→ ACTIVITY
All records are to be printed again exactly as they appear.

DATA RECORDS: Begin

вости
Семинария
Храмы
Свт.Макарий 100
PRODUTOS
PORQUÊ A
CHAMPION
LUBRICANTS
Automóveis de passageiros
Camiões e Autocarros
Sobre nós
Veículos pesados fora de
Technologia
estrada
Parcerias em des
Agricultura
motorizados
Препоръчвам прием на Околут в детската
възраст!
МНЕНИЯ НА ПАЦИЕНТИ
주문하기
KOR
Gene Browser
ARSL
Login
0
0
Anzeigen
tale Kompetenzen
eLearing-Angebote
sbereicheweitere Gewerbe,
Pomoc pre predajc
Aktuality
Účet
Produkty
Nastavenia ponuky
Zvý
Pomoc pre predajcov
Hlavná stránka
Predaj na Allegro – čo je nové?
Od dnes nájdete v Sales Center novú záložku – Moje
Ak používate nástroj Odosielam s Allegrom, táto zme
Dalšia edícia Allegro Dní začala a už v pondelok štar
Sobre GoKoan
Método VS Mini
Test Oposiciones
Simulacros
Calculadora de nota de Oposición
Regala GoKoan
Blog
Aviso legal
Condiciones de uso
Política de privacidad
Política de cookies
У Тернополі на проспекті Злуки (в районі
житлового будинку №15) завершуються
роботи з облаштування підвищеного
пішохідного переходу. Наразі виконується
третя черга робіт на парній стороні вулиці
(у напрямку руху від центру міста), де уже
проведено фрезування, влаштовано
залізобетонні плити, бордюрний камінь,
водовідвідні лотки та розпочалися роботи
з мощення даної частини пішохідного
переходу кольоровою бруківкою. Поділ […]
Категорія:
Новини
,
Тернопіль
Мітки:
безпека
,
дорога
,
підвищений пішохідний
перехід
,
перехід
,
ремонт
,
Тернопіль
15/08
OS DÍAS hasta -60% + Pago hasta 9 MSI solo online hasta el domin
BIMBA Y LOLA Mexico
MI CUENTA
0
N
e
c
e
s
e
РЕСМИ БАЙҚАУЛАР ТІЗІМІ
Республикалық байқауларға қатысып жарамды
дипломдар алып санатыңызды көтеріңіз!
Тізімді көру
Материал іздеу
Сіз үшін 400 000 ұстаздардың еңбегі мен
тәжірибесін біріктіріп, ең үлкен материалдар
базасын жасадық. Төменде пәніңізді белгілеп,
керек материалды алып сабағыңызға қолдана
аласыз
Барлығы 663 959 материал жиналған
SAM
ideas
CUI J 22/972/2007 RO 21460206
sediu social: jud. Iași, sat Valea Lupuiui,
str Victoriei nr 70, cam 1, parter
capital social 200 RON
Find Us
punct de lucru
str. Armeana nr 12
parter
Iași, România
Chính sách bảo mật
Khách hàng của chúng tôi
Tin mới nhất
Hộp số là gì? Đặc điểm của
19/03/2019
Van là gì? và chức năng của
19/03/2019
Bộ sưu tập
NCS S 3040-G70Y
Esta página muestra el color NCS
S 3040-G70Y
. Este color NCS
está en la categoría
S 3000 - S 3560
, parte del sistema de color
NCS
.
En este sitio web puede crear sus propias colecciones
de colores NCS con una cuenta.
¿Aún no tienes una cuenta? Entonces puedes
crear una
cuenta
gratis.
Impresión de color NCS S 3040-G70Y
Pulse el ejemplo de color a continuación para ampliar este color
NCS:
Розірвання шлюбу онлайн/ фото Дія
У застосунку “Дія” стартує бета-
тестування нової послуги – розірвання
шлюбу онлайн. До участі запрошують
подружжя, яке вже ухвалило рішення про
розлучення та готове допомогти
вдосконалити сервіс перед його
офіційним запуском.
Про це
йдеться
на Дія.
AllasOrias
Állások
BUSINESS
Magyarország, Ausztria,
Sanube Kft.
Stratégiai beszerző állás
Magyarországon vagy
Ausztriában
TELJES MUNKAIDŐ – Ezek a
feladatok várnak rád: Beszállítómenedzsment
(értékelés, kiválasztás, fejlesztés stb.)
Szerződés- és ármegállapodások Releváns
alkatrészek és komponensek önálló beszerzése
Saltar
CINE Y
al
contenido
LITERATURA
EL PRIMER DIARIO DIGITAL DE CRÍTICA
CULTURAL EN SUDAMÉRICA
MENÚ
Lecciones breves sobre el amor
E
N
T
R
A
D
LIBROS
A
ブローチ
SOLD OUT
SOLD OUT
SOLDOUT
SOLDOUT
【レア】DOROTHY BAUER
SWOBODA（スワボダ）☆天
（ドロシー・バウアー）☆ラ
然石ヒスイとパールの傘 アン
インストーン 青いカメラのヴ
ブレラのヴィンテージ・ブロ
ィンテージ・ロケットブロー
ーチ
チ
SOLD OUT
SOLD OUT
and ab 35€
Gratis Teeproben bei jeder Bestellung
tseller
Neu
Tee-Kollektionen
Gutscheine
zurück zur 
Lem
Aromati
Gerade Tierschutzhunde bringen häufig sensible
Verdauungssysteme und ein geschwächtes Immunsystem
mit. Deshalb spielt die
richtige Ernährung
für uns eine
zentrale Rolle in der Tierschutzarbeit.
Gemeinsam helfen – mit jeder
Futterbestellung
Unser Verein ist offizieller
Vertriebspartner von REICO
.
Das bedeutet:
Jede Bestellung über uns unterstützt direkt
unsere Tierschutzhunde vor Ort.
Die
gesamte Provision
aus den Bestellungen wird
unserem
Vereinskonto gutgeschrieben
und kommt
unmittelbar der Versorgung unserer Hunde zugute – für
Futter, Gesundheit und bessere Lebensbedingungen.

DATA RECORDS: End

→ RESULT FOR THIS TASK
вости
Семинария
Храмы
Свт.Макарий 100
PRODUTOS
PORQUÊ A
CHAMPION
LUBRICANTS
Automóveis de passageiros
Camiões e Autocarros
Sobre nós
Veículos pesados fora de
Technologia
estrada
Parcerias em des
Agricultura
motorizados
Препоръчвам прием на Околут в детската
възраст!
МНЕНИЯ НА ПАЦИЕНТИ
주문하기
KOR
Gene Browser
ARSL
Login
0
0
Anzeigen
tale Kompetenzen
eLearing-Angebote
sbereicheweitere Gewerbe,
Pomoc pre predajc
Aktuality
Účet
Produkty
Nastavenia ponuky
Zvý
Pomoc pre predajcov
Hlavná stránka
Predaj na Allegro – čo je nové?
Od dnes nájdete v Sales Center novú záložku – Moje
Ak používate nástroj Odosielam s Allegrom, táto zme
Dalšia edícia Allegro Dní začala a už v pondelok štar
Sobre GoKoan
Método VS Mini
Test Oposiciones
Simulacros
Calculadora de nota de Oposición
Regala GoKoan
Blog
Aviso legal
Condiciones de uso
Política de privacidad
Política de cookies
У Тернополі на проспекті Злуки (в районі
житлового будинку №15) завершуються
роботи з облаштування підвищеного
пішохідного переходу. Наразі виконується
третя черга робіт на парній стороні вулиці
(у напрямку руху від центру міста), де уже
проведено фрезування, влаштовано
залізобетонні плити, бордюрний камінь,
водовідвідні лотки та розпочалися роботи
з мощення даної частини пішохідного
переходу кольоровою бруківкою. Поділ […]
Категорія:
Новини
,
Тернопіль
Мітки:
безпека
,
дорога
,
підвищений пішохідний
перехід
,
перехід
,
ремонт
,
Тернопіль
15/08
OS DÍAS hasta -60% + Pago hasta 9 MSI solo online hasta el domin
BIMBA Y LOLA Mexico
MI CUENTA
0
N
e
c
e
s
e
РЕСМИ БАЙҚАУЛАР ТІЗІМІ
Республикалық байқауларға қатысып жарамды
дипломдар алып санатыңызды көтеріңіз!
Тізімді көру
Материал іздеу
Сіз үшін 400 000 ұстаздардың еңбегі мен
тәжірибесін біріктіріп, ең үлкен материалдар
базасын жасадық. Төменде пәніңізді белгілеп,
керек материалды алып сабағыңызға қолдана
аласыз
Барлығы 663 959 материал жиналған
SAM
ideas
CUI J 22/972/2007 RO 21460206
sediu social: jud. Iași, sat Valea Lupuiui,
str Victoriei nr 70, cam 1, parter
capital social 200 RON
Find Us
punct de lucru
str. Armeana nr 12
parter
Iași, România
Chính sách bảo mật
Khách hàng của chúng tôi
Tin mới nhất
Hộp số là gì? Đặc điểm của
19/03/2019
Van là gì? và chức năng của
19/03/2019
Bộ sưu tập
NCS S 3040-G70Y
Esta página muestra el color NCS
S 3040-G70Y
. Este color NCS
está en la categoría
S 3000 - S 3560
, parte del sistema de color
NCS
.
En este sitio web puede crear sus propias colecciones
de colores NCS con una cuenta.
¿Aún no tienes una cuenta? Entonces puedes
crear una
cuenta
gratis.
Impresión de color NCS S 3040-G70Y
Pulse el ejemplo de color a continuación para ampliar este color
NCS:
Розірвання шлюбу онлайн/ фото Дія
У застосунку “Дія” стартує бета-
тестування нової послуги – розірвання
шлюбу онлайн. До участі запрошують
подружжя, яке вже ухвалило рішення про
розлучення та готове допомогти
вдосконалити сервіс перед його
офіційним запуском.
Про це
йдеться
на Дія.
AllasOrias
Állások
BUSINESS
Magyarország, Ausztria,
Sanube Kft.
Stratégiai beszerző állás
Magyarországon vagy
Ausztriában
TELJES MUNKAIDŐ – Ezek a
feladatok várnak rád: Beszállítómenedzsment
(értékelés, kiválasztás, fejlesztés stb.)
Szerződés- és ármegállapodások Releváns
alkatrészek és komponensek önálló beszerzése
Saltar
CINE Y
al
contenido
LITERATURA
EL PRIMER DIARIO DIGITAL DE CRÍTICA
CULTURAL EN SUDAMÉRICA
MENÚ
Lecciones breves sobre el amor
E
N
T
R
A
D
LIBROS
A
ブローチ
SOLD OUT
SOLD OUT
SOLDOUT
SOLDOUT
【レア】DOROTHY BAUER
SWOBODA（スワボダ）☆天
（ドロシー・バウアー）☆ラ
然石ヒスイとパールの傘 アン
インストーン 青いカメラのヴ
ブレラのヴィンテージ・ブロ
ィンテージ・ロケットブロー
ーチ
チ
SOLD OUT
SOLD OUT
and ab 35€
Gratis Teeproben bei jeder Bestellung
tseller
Neu
Tee-Kollektionen
Gutscheine
zurück zur 
Lem
Aromati
Gerade Tierschutzhunde bringen häufig sensible
Verdauungssysteme und ein geschwächtes Immunsystem
mit. Deshalb spielt die
richtige Ernährung
für uns eine
zentrale Rolle in der Tierschutzarbeit.
Gemeinsam helfen – mit jeder
Futterbestellung
Unser Verein ist offizieller
Vertriebspartner von REICO
.
Das bedeutet:
Jede Bestellung über uns unterstützt direkt
unsere Tierschutzhunde vor Ort.
Die
gesamte Provision
aus den Bestellungen wird
unserem
Vereinskonto gutgeschrieben
und kommt
unmittelbar der Versorgung unserer Hunde zugute – für
Futter, Gesundheit und bessere Lebensbedingungen.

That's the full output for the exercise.